* REQUIRED WORK *
Go through the data and copy every line in which "interface" appears.

......

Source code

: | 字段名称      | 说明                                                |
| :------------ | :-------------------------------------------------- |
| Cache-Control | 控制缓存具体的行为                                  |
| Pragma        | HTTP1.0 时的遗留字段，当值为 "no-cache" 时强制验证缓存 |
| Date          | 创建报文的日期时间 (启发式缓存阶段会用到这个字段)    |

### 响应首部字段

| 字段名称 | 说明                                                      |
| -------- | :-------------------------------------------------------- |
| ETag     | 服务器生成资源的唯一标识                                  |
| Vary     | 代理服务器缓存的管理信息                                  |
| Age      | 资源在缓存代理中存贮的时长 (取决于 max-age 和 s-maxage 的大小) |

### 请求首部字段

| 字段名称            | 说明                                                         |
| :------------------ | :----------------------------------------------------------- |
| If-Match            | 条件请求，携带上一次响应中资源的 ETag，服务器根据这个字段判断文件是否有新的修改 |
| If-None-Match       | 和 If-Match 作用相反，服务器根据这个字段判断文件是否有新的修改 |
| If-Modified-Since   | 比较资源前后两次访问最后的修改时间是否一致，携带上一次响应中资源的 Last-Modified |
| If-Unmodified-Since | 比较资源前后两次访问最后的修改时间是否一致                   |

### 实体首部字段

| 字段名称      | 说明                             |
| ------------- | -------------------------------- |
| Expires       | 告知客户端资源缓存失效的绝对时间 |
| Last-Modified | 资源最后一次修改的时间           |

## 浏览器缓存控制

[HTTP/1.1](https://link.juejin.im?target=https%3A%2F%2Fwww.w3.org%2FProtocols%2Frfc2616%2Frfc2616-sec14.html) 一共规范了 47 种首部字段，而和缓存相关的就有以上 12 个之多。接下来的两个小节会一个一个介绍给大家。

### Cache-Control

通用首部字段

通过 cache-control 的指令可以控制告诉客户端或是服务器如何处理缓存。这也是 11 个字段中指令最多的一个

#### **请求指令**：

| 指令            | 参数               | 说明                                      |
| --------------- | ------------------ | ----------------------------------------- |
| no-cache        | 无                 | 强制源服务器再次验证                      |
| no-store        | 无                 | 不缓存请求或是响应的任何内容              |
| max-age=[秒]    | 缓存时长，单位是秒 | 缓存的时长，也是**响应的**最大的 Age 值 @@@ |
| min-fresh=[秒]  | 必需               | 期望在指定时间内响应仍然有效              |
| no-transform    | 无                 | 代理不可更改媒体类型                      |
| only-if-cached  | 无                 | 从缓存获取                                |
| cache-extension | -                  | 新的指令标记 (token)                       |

......

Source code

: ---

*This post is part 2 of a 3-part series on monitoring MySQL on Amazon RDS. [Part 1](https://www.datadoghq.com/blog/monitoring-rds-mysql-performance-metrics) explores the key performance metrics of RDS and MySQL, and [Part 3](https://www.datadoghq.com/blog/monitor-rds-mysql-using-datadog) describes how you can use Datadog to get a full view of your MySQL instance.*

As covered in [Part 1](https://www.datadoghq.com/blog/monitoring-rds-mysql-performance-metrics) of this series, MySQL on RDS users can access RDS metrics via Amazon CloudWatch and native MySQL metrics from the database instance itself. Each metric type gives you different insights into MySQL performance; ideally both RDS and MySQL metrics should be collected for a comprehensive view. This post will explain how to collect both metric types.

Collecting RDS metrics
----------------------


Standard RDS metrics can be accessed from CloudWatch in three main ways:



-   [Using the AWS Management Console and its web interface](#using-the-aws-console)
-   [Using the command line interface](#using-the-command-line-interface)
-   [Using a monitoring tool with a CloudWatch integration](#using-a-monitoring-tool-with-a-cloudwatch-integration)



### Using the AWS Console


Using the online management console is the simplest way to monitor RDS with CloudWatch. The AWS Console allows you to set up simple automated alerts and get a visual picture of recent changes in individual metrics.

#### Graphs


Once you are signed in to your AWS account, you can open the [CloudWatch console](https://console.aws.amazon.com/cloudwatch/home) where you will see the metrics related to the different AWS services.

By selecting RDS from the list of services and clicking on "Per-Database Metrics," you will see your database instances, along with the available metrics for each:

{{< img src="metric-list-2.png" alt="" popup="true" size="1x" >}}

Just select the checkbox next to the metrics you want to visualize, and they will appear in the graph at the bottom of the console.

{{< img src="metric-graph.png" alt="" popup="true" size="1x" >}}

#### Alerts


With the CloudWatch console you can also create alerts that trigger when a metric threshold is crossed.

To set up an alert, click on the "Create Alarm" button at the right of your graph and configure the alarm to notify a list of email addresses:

......

* OUTPUT OF THE EXERCISE *
-   [Using the AWS Management Console and its web interface](#using-the-aws-console)
-   [Using the command line interface](#using-the-command-line-interface)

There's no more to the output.